■ **Your objective**
In the records below, find the line that contains "É expressamente proibido cópia, reprodução" and the line that contains "Nogueirense, mesmo citando". Set down exactly those lines and every line between them, and nothing more.

[Excerpts from a dataset]
◆ ◆ ◆ ◆ ◆
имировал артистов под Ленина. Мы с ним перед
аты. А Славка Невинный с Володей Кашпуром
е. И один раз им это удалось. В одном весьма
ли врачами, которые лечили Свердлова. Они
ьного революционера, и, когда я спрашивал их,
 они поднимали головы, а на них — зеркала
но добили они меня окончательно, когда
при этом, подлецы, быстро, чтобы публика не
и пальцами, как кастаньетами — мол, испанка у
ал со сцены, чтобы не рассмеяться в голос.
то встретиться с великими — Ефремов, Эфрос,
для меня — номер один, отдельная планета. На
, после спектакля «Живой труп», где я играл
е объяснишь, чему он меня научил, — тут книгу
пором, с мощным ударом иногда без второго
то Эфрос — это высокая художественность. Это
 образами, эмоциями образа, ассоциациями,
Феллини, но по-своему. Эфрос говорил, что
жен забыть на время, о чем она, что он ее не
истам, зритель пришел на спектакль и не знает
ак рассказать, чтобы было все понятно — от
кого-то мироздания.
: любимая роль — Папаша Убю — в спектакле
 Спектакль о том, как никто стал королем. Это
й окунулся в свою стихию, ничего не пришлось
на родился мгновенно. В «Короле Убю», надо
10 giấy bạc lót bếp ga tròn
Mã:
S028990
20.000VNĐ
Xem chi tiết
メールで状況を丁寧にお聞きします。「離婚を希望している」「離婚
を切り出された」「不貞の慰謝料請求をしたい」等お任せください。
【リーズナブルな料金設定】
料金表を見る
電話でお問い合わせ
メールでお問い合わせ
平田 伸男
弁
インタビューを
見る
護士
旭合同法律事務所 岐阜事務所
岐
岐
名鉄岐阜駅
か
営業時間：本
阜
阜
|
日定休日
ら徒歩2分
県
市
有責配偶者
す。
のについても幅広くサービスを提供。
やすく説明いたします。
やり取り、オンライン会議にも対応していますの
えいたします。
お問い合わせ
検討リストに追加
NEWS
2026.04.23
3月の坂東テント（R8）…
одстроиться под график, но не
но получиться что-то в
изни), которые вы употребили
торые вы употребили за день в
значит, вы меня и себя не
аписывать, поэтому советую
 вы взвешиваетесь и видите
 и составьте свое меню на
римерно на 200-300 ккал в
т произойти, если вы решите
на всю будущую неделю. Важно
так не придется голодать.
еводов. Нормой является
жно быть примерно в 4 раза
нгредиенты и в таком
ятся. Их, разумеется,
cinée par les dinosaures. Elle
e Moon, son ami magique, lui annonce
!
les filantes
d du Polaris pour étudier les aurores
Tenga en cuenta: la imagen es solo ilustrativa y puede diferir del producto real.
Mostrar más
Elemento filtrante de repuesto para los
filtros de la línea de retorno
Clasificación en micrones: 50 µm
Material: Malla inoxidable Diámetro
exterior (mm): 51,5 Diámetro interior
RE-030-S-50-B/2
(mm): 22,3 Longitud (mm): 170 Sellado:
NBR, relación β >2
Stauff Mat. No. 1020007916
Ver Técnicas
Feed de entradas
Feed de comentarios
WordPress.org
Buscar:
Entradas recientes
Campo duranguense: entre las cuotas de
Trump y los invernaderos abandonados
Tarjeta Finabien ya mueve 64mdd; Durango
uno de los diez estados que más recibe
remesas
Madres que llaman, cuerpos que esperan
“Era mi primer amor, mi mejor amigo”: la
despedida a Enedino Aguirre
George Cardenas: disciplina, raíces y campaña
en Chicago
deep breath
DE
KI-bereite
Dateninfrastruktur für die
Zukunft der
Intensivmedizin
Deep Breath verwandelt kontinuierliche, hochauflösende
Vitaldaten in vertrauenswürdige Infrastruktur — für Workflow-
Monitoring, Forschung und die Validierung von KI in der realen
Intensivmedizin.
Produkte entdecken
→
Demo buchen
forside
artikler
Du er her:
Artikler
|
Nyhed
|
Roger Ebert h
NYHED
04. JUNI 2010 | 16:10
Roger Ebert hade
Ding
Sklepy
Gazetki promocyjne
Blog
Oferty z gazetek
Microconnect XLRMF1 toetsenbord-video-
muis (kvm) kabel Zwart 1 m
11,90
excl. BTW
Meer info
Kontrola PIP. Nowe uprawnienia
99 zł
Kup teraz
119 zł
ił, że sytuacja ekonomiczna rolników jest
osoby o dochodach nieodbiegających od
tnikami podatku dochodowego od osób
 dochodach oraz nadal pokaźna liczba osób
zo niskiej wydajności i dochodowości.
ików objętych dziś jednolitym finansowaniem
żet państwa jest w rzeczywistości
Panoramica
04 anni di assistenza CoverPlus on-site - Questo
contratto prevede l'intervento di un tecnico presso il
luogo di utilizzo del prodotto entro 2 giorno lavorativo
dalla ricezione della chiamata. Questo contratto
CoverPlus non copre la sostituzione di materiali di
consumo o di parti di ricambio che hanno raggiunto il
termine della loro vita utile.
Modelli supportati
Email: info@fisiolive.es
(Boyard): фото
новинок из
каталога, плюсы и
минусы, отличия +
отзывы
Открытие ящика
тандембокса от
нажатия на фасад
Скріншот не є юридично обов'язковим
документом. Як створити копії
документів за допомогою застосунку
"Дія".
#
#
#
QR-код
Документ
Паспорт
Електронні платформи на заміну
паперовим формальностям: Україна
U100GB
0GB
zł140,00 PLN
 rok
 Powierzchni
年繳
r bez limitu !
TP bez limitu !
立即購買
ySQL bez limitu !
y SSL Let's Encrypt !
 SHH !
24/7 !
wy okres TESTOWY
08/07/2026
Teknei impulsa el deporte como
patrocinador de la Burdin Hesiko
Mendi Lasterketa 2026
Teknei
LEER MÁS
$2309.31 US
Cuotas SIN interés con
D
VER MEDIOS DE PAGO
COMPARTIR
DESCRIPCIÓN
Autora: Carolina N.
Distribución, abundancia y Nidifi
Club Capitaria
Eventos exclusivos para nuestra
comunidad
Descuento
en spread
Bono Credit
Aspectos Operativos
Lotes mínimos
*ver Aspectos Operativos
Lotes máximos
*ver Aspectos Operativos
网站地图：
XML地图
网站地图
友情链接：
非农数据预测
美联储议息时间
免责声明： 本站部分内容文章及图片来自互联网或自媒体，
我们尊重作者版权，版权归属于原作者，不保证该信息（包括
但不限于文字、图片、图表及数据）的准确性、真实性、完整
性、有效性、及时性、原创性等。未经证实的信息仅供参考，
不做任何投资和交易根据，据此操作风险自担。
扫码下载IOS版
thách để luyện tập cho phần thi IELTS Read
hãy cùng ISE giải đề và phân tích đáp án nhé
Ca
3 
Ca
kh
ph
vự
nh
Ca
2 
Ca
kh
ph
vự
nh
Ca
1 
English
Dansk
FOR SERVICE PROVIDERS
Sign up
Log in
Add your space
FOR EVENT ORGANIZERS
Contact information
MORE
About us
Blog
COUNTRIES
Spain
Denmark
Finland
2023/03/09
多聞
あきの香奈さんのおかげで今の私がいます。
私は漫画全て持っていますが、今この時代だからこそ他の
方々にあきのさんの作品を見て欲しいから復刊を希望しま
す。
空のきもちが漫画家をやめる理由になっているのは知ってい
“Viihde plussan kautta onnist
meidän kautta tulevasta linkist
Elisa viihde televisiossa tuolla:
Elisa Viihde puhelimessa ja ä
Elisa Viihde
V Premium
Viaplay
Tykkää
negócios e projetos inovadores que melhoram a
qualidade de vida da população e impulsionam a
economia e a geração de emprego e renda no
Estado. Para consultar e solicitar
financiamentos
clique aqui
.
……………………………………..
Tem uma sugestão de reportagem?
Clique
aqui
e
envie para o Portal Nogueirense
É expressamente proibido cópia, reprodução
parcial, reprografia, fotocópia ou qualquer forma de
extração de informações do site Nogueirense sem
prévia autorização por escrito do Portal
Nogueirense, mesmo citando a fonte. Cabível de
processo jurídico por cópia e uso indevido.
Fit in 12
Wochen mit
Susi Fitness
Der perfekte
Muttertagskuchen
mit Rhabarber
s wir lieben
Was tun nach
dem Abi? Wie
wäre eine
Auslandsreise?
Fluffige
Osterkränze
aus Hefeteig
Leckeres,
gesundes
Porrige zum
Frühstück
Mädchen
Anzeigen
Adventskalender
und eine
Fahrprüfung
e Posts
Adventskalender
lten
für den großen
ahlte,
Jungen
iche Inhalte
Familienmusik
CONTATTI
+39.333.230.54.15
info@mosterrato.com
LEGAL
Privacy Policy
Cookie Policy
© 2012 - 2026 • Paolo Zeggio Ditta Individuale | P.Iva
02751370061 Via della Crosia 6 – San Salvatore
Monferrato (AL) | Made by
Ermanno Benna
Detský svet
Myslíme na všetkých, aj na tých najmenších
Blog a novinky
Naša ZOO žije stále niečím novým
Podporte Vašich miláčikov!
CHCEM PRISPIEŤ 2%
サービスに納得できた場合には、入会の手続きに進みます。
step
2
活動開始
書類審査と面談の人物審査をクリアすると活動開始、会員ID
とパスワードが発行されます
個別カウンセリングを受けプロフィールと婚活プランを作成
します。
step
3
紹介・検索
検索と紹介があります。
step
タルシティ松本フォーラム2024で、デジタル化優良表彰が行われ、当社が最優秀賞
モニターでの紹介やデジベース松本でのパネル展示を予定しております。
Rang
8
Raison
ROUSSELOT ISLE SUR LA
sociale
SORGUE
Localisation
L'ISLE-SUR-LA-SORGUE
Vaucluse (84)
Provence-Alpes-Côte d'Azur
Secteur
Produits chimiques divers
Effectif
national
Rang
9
◆ ◆ ◆ ◆ ◆
■ **Output for this task**
É expressamente proibido cópia, reprodução
parcial, reprografia, fotocópia ou qualquer forma de
extração de informações do site Nogueirense sem
prévia autorização por escrito do Portal
Nogueirense, mesmo citando a fonte. Cabível de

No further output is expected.